19/10/09, ENO 2 hrs 50 mins.

Directed by Rupert Goold, currently enjoying a succes d'estime with Enron (qv). Which meant it was a huge disappointment. The production was risible though the music was fine (indeed, overwhelming at times: we've never heard it before).

Set for some reason in a Chinese restaurant, with the chorus playing a motley clientele who looked like escapees from the Village People: nuns, a clown, Elvis impersonators, people in dinner jackets, a ballroom dancer, a lady in twinset and pearls, golfers, a pair of twins... Why? No indication.

The waitresses were whip-cracking viragos in slinky black Chinese dresses (dancers, who later dressed up as a troupe of Lady Gaga look-alikes in pink wigs, and as pigs with butchers' aprons and meat cleavers); Ping, Pang and Pong were kitchen staff.

The only scene where the set-up made sense was in the second act, where the three of them sing of their unhappiness at the state of affairs and dream of rural retreats: they appeared as kitchen staff taking the rubbish down a fire escape, while behind them a neon sign in reverse read "Imperial Palace", clearly the name of the restraurant. (Second time this week a designer has used that gag: cf Speaking with Tongues.)

The other principals sat uneasily in all this. Gwyn Hughes Jones as Calaf in black frock coat and yellow tie stood and declaimed, rather than acted; we were told he was suffering from a throat infection and he squeaked a little now and then but it didn't detract from his singing generally, and in particular from Nessun Dorma. Kirsten Blanck was a sturdy, four-square sort of Turandot: you got the message that she was a tough and uncompromising piece of work, but her allure remained a mystery, though it was so great apparently she could seduce Calaf with one mute appearance even at the very moment he is being reunited with his long-lost dad. (That first mute appearance was as an ice sculpture, wheeled through the kitchen doors, and preceded by the appearance of a little girl in a white fairy's costume, who appeared two or three other times as well. Again, no indication why.)

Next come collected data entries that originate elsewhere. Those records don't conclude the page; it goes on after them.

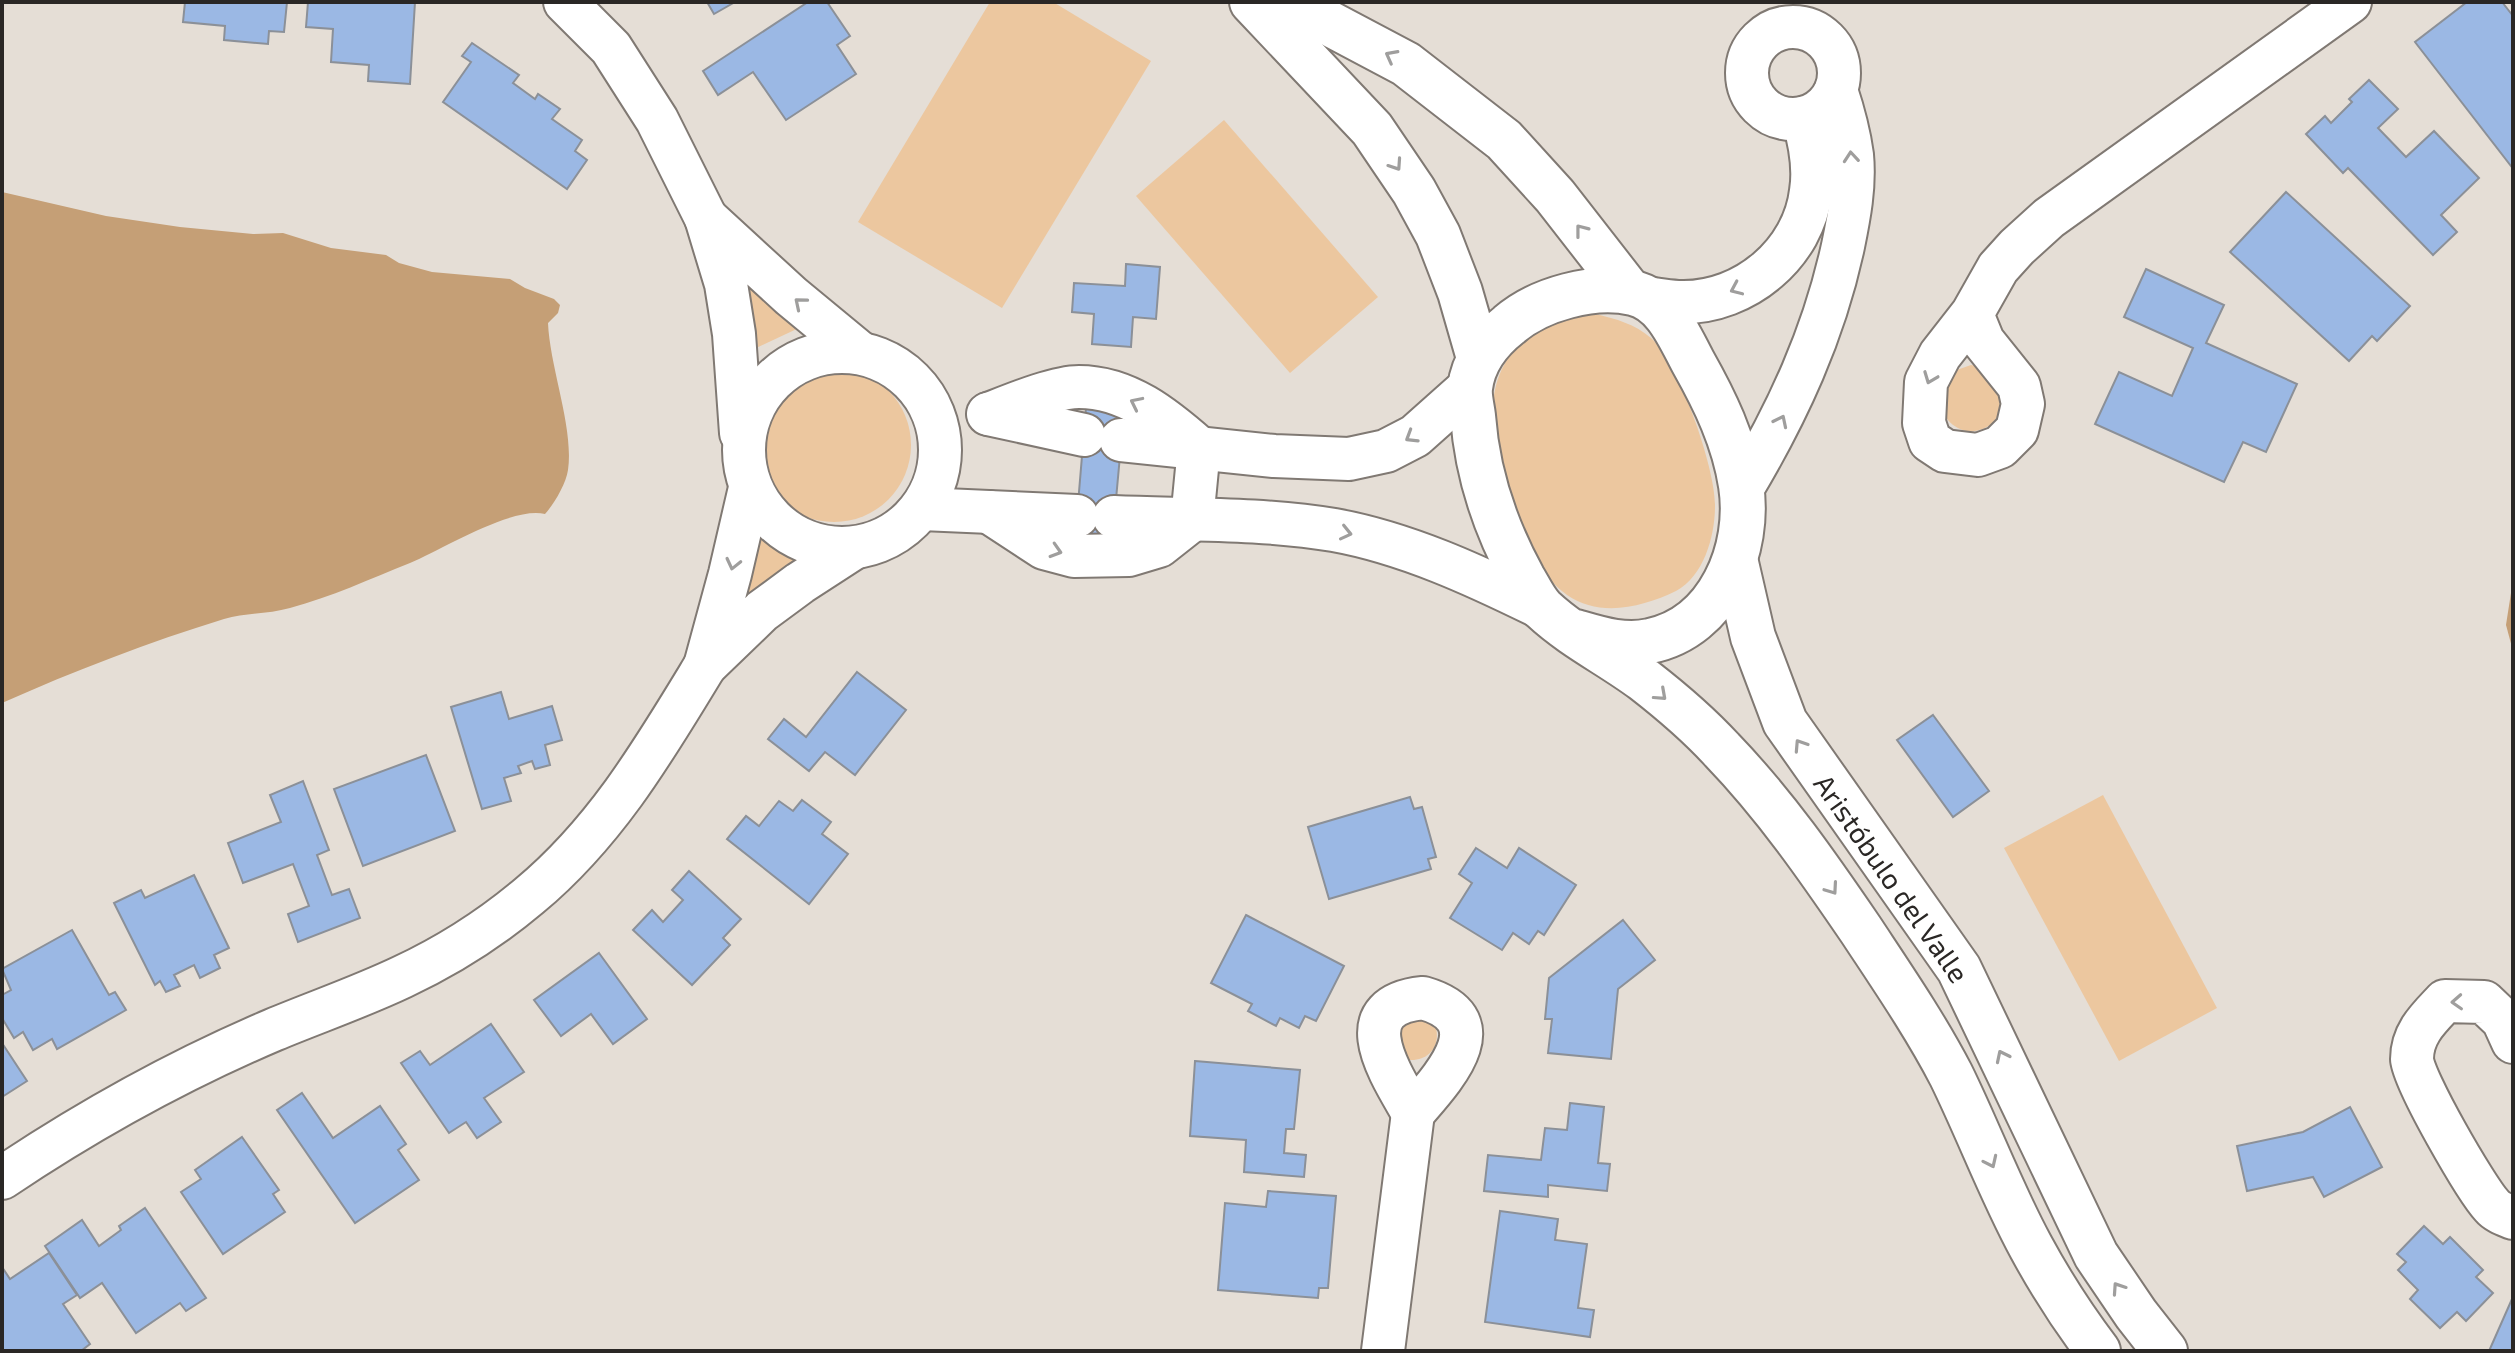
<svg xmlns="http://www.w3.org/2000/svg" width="2515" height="1353" viewBox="0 0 2515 1353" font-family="'Exo 2',sans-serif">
	<rect width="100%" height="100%" fill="#e5ded6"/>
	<g fill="#ecc79f">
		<path d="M 990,2 L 1053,2 L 1151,61 L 1002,308 L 858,222 Z"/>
		<path d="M 1224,120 L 1378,297 L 1290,373 L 1136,196 Z"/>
		<path d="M 739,269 L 801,327 L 752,350 Z"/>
		<path d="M 1596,314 C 1616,319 1635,324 1651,338 C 1679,363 1716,469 1715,506 C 1715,536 1704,576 1676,591 C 1643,607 1600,618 1567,595 C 1541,576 1534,553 1521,525 C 1495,470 1471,386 1524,340 C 1537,329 1548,319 1566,316 C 1575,314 1586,315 1596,314 Z"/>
		<path d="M 1971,365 L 1982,367 L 2005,398 C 1998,419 1993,429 1969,432 C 1946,426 1942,414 1939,391 L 1951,372 Z"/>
		<circle cx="834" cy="445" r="77"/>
		<path d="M 748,528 L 800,558 L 732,617 Z"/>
		<path d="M 2103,795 L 2217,1008 L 2119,1061 L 2004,848 Z"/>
		<path d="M 1420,1012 L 1436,1028 C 1441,1050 1424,1064 1403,1059 L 1389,1030 Z"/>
	</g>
	<g fill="#c59f76">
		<path d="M 2,192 L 106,216 L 180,227 L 253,234 L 283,233 L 331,248 L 386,255 L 399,263 L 432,272 L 510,279 L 525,288 L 554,299 L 560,305 L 558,313 L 548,323 C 550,368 574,428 568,470 C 566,484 554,504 545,514 C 512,506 443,549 410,563 C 370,579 331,597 290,608 C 269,614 245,613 224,619 C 149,642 74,671 2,703 Z"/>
		<path d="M 2513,580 L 2513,651 L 2506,625 Z"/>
	</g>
	<g fill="#9bb8e4" stroke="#8b9098" stroke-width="2">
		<path d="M 185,2 L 287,2 L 284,32 L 269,31 L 268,44 L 224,40 L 225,26 L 183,22 Z"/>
		<path d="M 308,2 L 415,2 L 410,84 L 368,81 L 369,65 L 331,62 L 333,29 L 306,27 Z"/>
		<path d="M 707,2 L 735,2 L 714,14 Z"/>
		<path d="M 808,2 L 827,2 L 850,36 L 837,45 L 856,74 L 786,120 L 753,72 L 718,95 L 703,71 Z"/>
		<path d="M 2467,2 L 2502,2 L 2513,16 L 2513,164 L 2511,166 L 2415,42 Z"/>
		<path d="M 472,43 L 519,75 L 513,83 L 535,99 L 538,94 L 560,109 L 552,119 L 582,140 L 575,151 L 587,160 L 567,189 L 443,102 L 471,62 L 462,56 Z"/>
		<path d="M 2369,80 L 2398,109 L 2378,128 L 2406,157 L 2434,131 L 2479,178 L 2441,215 L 2457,232 L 2433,255 L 2348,168 L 2343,173 L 2306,134 L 2325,116 L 2331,123 L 2352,102 L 2349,99 Z"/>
		<path d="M 2286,192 L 2410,306 L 2377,341 L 2372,336 L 2349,361 L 2230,252 Z"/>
		<path d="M 1126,264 L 1160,267 L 1156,319 L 1133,317 L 1131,347 L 1092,344 L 1094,314 L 1072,312 L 1074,283 L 1125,286 Z"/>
		<path d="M 2146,269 L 2224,305 L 2206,343 L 2297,384 L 2266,452 L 2243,442 L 2224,482 L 2095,424 L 2119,372 L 2172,396 L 2193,348 L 2124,317 Z"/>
		<path d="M 1086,408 L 1124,412 L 1112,543 L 1075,540 Z"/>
		<path d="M 857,672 L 906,710 L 855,775 L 825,752 L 809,771 L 768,739 L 784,719 L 806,737 Z"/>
		<path d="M 501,692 L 509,719 L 552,706 L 562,740 L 545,745 L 550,765 L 535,769 L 532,761 L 518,766 L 521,773 L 504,778 L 511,801 L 482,809 L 451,707 Z"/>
		<path d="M 1933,715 L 1989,791 L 1953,817 L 1897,740 Z"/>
		<path d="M 426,755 L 455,831 L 363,866 L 334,789 Z"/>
		<path d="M 303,781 L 329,850 L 317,855 L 332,895 L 349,889 L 360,918 L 298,942 L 288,914 L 309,906 L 293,864 L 243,883 L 228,843 L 281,822 L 270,795 Z"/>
		<path d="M 1410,797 L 1414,809 L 1422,807 L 1436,857 L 1428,859 L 1431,869 L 1329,899 L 1308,827 Z"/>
		<path d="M 802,800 L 831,822 L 822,834 L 848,854 L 809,904 L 727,839 L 746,816 L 759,826 L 779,801 L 793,811 Z"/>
		<path d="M 1476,848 L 1507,868 L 1519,848 L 1576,885 L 1544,935 L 1538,931 L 1529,944 L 1513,933 L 1502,950 L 1450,918 L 1472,883 L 1459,874 Z"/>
		<path d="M 689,871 L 741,919 L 723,938 L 730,945 L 692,985 L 633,930 L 652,910 L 663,922 L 683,900 L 672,890 Z"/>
		<path d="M 194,875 L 229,948 L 214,955 L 220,968 L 200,978 L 194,965 L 174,975 L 180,986 L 166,992 L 160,981 L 155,985 L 114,903 L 141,890 L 145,898 Z"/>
		<path d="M 1246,915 L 1344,966 L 1316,1021 L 1305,1016 L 1299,1028 L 1280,1018 L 1276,1026 L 1248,1011 L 1252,1004 L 1211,983 Z"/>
		<path d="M 1623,920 L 1655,960 L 1618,989 L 1611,1059 L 1548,1053 L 1552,1019 L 1545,1019 L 1549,978 Z"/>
		<path d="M 72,930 L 109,995 L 115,992 L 126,1010 L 57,1049 L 52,1039 L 33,1050 L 23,1032 L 14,1038 L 2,1018 L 2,995 L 11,990 L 2,969 Z"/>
		<path d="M 599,953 L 647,1019 L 613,1044 L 591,1014 L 561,1036 L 534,1000 Z"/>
		<path d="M 491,1024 L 524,1072 L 484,1098 L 501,1122 L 477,1138 L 466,1122 L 449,1133 L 401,1063 L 420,1051 L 430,1065 Z"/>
		<path d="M 2,1043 L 27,1081 L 2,1097 Z"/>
		<path d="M 1195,1061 L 1300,1070 L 1294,1129 L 1286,1129 L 1284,1153 L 1306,1155 L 1304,1177 L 1244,1172 L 1246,1140 L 1190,1136 Z"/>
		<path d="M 302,1093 L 333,1138 L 380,1106 L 406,1144 L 398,1150 L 419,1180 L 355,1223 L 277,1110 Z"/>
		<path d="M 1570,1103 L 1604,1107 L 1598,1163 L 1610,1164 L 1607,1191 L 1548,1185 L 1548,1197 L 1484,1191 L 1488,1155 L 1541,1160 L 1545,1128 L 1567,1130 Z"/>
		<path d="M 2350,1107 L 2382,1167 L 2324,1197 L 2313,1177 L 2247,1191 L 2237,1146 L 2303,1132 Z"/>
		<path d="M 242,1137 L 279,1190 L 273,1194 L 285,1212 L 223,1254 L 181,1192 L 201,1179 L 195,1170 Z"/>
		<path d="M 1268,1191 L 1336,1196 L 1328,1288 L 1319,1288 L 1318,1298 L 1218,1290 L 1225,1203 L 1266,1207 Z"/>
		<path d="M 145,1208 L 206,1298 L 186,1311 L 180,1303 L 136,1333 L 102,1283 L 80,1298 L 45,1246 L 82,1220 L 99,1246 L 121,1230 L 119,1226 Z"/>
		<path d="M 1500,1211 L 1558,1219 L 1555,1240 L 1587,1244 L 1578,1308 L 1594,1310 L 1590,1337 L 1485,1322 Z"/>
		<path d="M 2424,1226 L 2443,1244 L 2450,1237 L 2483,1270 L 2476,1277 L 2493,1293 L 2466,1321 L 2457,1312 L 2440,1328 L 2410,1299 L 2418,1290 L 2398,1270 L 2406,1262 L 2397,1254 Z"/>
		<path d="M 49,1253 L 77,1295 L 63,1304 L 90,1344 L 81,1351 L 2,1351 L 2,1267 L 10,1279 Z"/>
		<path d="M 2512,1299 L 2513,1351 L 2489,1351 Z"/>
	</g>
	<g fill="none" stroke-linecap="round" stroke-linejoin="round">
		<g stroke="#807973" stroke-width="46">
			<g id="minor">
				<path d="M 565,2 L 611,48 L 657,120 L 706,218"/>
				<circle cx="1793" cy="73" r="46"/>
				<path d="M 1651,299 C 1662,300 1672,302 1682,302 C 1745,303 1804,253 1811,191 C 1815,166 1810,142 1803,118"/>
				<path d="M 1972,314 L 1983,341 L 2019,386 L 2023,404 L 2017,430 L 2000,447 L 1978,455 L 1945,451 L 1930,441 L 1924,423 L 1926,382 L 1940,355 L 1972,314 L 1998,268 L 2017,247 L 2049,218 L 2350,2"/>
				<circle cx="842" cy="450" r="98"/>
				<path d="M 988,414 L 1084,435"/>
				<path d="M 989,414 C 1012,405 1055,387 1079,387 C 1127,387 1165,418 1199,448 L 1192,520 L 1159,546 L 1129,555 L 1074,556 L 1044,548 L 989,512"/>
				<path d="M 741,433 L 734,334 L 726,284 L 706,218 L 791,296 L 860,353"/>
				<path d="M 1121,440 L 1274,456 L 1349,459 L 1386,451 L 1415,436 L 1470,387"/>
				<path d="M 750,488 L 730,574 L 705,666 L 762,611 L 800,583 L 854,548"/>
				<path d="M 1742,489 C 1788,412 1824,334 1843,246 C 1849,217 1855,186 1852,155 C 1849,133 1843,111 1836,90"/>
				<path d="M 922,509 L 1077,516"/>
				<path d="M 1114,517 C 1187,520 1262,518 1334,530 C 1406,543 1475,575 1540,607"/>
				<path d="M 1423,998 C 1499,1020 1443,1078 1413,1113 C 1390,1073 1345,1006 1423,998 Z"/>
				<path d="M 2513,1042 L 2503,1020 L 2484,1002 L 2445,1001 C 2429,1018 2412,1033 2412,1059 C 2412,1078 2476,1189 2492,1206 C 2497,1212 2506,1215 2513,1218"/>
				<path d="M 2,1178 C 87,1121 179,1070 273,1030 C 316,1012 360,997 402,977 C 447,956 491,928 529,896 C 606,832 654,750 705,666"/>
				<path d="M 1383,1351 L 1413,1113"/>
			</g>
		</g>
		<g stroke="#807973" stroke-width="48">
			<g id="tertiary">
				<path d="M 1252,2 L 1372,129 L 1414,191 L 1438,235 L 1460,292 L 1479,358"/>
				<path d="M 1289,2 L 1406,64 L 1504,140 L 1555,196 L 1629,291"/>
				<path d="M 1736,563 L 1753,637 L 1785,722 L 1959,969 L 2096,1255 L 2136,1314 L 2165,1351"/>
				<path d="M 1576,632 C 1600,639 1625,647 1650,641 C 1719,627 1751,549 1741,485 C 1734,440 1715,401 1693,362 C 1679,336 1665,300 1633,293 C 1594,284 1539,299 1509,325 C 1490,340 1473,362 1470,388 C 1469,397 1472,407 1473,416 C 1477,473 1495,527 1523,578 C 1529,588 1535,601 1543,609 C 1573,637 1612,656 1644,680 C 1671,701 1699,725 1722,750 C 1775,805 1818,867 1861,930 C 1892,977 1925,1025 1951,1075 C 1979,1132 2001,1192 2031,1247 C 2051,1284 2073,1318 2098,1351"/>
			</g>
		</g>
		<use href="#minor" stroke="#fff" stroke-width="42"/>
		<use href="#tertiary" stroke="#fff" stroke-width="44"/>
	</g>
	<defs><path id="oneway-chevron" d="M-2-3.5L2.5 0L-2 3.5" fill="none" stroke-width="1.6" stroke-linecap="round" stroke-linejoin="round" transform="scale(2)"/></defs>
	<g stroke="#9f9e9d">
		<use href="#oneway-chevron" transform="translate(1391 56) rotate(-152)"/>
		<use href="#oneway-chevron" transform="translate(1851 157) rotate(-95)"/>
		<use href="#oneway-chevron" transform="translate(1396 165) rotate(56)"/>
		<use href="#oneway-chevron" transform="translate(1581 230) rotate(-128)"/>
		<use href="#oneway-chevron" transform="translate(1736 289) rotate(156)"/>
		<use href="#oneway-chevron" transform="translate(800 303) rotate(-140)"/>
		<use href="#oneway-chevron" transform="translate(1930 378) rotate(111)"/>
		<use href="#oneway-chevron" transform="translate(1136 403) rotate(-154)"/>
		<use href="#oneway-chevron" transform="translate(1781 421) rotate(-64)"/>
		<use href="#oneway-chevron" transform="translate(1411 437) rotate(148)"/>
		<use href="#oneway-chevron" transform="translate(1346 533) rotate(13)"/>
		<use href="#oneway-chevron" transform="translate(1056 551) rotate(17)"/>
		<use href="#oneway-chevron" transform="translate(733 564) rotate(103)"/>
		<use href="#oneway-chevron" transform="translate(1661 695) rotate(42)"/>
		<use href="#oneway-chevron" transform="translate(1800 745) rotate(-123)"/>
		<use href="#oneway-chevron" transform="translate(1832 889) rotate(55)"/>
		<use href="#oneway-chevron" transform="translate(2457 1002) rotate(177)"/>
		<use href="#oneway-chevron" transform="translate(2002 1056) rotate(-116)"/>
		<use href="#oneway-chevron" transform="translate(1991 1162) rotate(65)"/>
		<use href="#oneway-chevron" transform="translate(2118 1288) rotate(-124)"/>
	</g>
	<g text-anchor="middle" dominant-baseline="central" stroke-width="7" stroke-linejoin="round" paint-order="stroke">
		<g font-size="28" fill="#2a2725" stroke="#fff">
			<text transform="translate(1892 878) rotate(55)">Aristóbulo del Valle</text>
		</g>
	</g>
	<rect width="2515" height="1353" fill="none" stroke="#2a2725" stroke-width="8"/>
</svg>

The action was observed by another mute figure, a writer (played by Scott Handy, son of Charles Handy, and alumnus of St Catharine's College, Cambridge), who scribbled notes and got his bloody come-uppance from Turandot in the final scene when she stabbled him bloodily with a samurai sword in the restaurant kitchen.

The slave-girl Liu has the most beautiful music; Turandot's sounded unsingable (and was in any case windily delivered). And the choruses are stupendous. Great tunes; wonderful dynamic effects, several achieved off-stage.

But why all the distracting directorial interventions? Goold seemed to have no faith in the music or the material. Though in his defence You Tube throws up a few more weird and wonderful productions of what is clearly a "problem" opera.